= YOUR ASSIGNMENT =
Edit the text of the items below so that "Donald Trump" becomes "l’ancien président américain" wherever it occurs, leaving every other line unchanged. Leave the pictures out of your answer.
===== DATA IN THIS EXERCISE
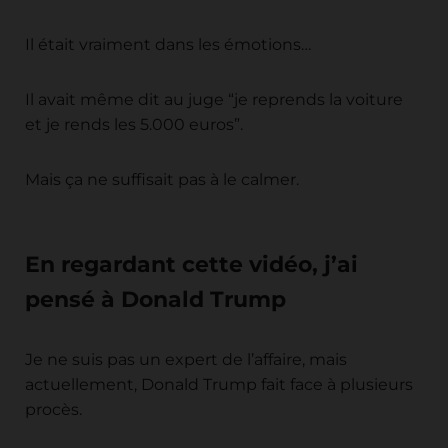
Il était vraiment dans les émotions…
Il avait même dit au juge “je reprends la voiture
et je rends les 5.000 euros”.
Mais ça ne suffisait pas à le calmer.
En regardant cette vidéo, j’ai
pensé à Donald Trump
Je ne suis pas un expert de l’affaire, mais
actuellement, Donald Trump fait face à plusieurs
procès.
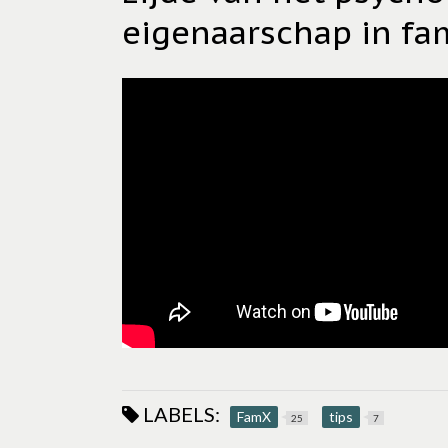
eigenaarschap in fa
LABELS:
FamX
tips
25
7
==========
= EXERCISE RESULT =
Il était vraiment dans les émotions…
Il avait même dit au juge “je reprends la voiture
et je rends les 5.000 euros”.
Mais ça ne suffisait pas à le calmer.
En regardant cette vidéo, j’ai
pensé à l’ancien président américain
Je ne suis pas un expert de l’affaire, mais
actuellement, l’ancien président américain fait face à plusieurs
procès.
eigenaarschap in fa
LABELS:
FamX
tips
25
7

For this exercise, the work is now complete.